Dr Margaret Dunne, Dr Melissa Conroy and Dr Niamh Lynam-Lennon promoted to rank of Senior Research Fellow

Dr Margaret Dunne, Dr Melissa Conroy and Dr Niamh Lynam-Lennon were recently promoted to the rank of Senior Research Fellow at Trinity College Dublin, in recognition of their contributions to teaching, research and college. All three new Senior Fellows work at the Department of Surgery, where the overall focus of research is to improve cancer patient stratification by identifying and evaluating novel cancer therapeutics and maximising the societal benefit of biomedical research at Trinity College Dublin in the areas of translational oncology and radiobiology, immunology, obesity and inflammation.


Dr Margaret Dunne awarded PI grant from the Health Research Board

Dr Margaret Dunne, Senior Research Fellow at the Department of Surgery was recently awarded a HRB Health Research Award, for a project entitled "Development of prognostic screening tools to predict patient response to neoadjuvant chemoradiotherapy treatment for oesophageal adenocarcinoma". Dr Dunne's award provides €330,000 over three years.

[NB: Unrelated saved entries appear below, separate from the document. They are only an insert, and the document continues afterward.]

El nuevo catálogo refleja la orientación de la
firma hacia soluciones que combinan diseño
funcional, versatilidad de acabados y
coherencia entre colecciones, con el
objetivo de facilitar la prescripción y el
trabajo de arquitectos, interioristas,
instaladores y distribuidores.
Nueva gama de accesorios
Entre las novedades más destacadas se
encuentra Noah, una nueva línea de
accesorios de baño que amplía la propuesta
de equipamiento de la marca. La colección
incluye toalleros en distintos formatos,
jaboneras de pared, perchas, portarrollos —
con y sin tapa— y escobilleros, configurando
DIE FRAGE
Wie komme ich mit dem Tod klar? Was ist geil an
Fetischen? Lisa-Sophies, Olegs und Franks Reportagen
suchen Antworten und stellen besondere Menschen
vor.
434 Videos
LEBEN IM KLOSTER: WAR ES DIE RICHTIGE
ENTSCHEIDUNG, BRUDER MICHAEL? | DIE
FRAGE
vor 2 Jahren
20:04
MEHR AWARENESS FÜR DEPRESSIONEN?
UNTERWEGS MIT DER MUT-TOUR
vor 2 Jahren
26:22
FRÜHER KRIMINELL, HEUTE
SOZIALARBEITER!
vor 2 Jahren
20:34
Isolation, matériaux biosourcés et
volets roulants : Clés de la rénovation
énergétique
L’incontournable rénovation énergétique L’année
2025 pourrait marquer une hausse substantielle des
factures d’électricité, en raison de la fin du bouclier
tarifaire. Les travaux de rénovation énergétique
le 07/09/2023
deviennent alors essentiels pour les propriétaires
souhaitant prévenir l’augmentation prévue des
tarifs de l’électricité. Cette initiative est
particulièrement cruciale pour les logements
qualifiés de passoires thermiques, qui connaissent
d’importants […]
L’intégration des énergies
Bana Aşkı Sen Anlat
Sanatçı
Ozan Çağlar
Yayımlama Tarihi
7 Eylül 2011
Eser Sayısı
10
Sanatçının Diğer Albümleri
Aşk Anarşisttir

Cancer of the oesophagus is an aggressive type of cancer with poor outlook and is affecting a growing number of people in Ireland. The main types of treatment are surgery, chemotherapy and radiotherapy, which may be given alone or in combination. Although chemoradiotherapy treatments work well for some patients, the majority of patients will not respond and may suffer unnecessary treatment toxicity and a delay to surgery. Currently there is no way to tell which patients will respond and which patients won't.

This study will develop new ways of identifying patients who may benefit from chemoradiotherapy treatment, by analysing immune markers present in oesophageal tumours. By examining differences between responding and non-responding patients, this project aims to discover key markers which can be used to predict patient prognosis, and to guide and improve cancer treatment.